Probably much to Sharphooks surprise, I'll second his suggestion. Jim from Downriver Tackle does a fantastic job in both manufacturing new jig head ideas and custom painting lures. He did indeed send me one of his own Gobie patterns, it looks great, and I even previewed it and gave it rave (untested reviews) here on this site.  

Again, my own personal idea of the color pattern of our Saginaw Bay Gobie, is much different from Jim's. It cannot be a secret to anybody, that many environmental variables have a direct bearing/impact on what a certain skin color pattern any fish species takes in certain bodies of water.

This offer by me was not intended to be some kind of contest, or a sinister plot to steal a color idea, like some are making it out to be. My timing may have been suspicious, but I talked this idea over with Dave way last summer when I cleaned my first walleye, gorged with Gobie carcasses. If some people don't believe that, there's nothing I can do or say about it to their satisfaction. I'd simply ask for you too examine my posting and information sharing record on all the boards and web sites I post on, as well as to anybody who's personally PM'd me asking for help on any fishing subject. 

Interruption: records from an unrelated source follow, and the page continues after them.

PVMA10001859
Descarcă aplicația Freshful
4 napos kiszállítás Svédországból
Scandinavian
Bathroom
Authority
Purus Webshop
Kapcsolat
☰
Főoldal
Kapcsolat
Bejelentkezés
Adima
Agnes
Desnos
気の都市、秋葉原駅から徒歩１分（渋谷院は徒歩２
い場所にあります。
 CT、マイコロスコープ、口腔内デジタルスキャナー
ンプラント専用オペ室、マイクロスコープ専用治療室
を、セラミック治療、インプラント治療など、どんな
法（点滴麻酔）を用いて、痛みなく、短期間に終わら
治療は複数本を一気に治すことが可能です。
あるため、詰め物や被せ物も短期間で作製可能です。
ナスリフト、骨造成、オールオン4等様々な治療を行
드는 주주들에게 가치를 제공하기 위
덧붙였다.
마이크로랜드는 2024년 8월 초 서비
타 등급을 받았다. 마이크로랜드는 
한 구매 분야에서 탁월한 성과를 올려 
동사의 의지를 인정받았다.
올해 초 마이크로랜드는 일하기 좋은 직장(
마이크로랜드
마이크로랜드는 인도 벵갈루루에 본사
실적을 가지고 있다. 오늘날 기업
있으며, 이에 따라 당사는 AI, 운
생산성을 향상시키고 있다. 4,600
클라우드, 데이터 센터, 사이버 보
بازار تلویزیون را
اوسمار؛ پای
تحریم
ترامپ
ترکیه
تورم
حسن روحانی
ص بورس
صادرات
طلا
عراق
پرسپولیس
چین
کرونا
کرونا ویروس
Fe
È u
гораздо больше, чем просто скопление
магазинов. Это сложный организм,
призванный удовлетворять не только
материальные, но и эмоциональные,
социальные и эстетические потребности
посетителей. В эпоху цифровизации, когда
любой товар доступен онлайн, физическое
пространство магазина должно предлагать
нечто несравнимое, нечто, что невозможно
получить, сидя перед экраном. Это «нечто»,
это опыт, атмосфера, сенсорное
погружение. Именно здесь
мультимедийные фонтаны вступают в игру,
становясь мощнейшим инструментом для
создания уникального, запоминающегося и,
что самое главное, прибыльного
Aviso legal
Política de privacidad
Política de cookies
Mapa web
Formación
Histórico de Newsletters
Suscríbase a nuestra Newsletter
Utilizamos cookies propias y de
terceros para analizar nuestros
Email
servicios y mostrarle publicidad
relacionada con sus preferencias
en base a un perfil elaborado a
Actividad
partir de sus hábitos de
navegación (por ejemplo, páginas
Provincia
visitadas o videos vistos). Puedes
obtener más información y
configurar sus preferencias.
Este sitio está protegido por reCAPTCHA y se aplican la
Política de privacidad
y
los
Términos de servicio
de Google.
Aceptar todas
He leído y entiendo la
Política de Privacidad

I know it's hard to believe, but sharing information and occassional new ideas with everybody, brings it's own rewards personally, privately and business wise. Sorry, but the only agenda I have, is being known for sharing, teaching and being a good fisherman. And like anybody different from the norm, I'll make both friends and enemies along the way for doing so. And to that I say, Oh well, because I'm to old and set in my ways to change now.


----------



## cresty (Apr 21, 2004)

Dan I would also be interested in a dozen if it isn't too late.


----------



## walleye express (Mar 16, 2004)

Cresty.

At this point and time, nobody will be getting the original dozen number. Reading this whole post will explain why. I will put your name down as an alternate, in case I get more lures, can't get a hold of the people on the original list, or somebody drops out. Best I can do my friend. :chillin:


----------



## newk8 (Jul 28, 2004)

Dan,

I appreciate the post where you explain you rational for the way you do things and post threads. Sportsman like you deserve the utmost respect from the rest of us. I look forward to your reports this summer as you have aided my fishing success and enjoyment for the activity. I do appreciate what youhave done with this lure and look forward to seeing them and trying them out this summer. I realize you can not let meknow where they would be sold at this time, but when they do become available, please PM me and let me know where I will be driving to in order to obtain a couple 6 of these. PLease keep the reports coming and the lines tight. Oh yeah by the way, glad to read that you were not one of the ice fisherman stranded on the ice Wednesday!!! :yikes:


----------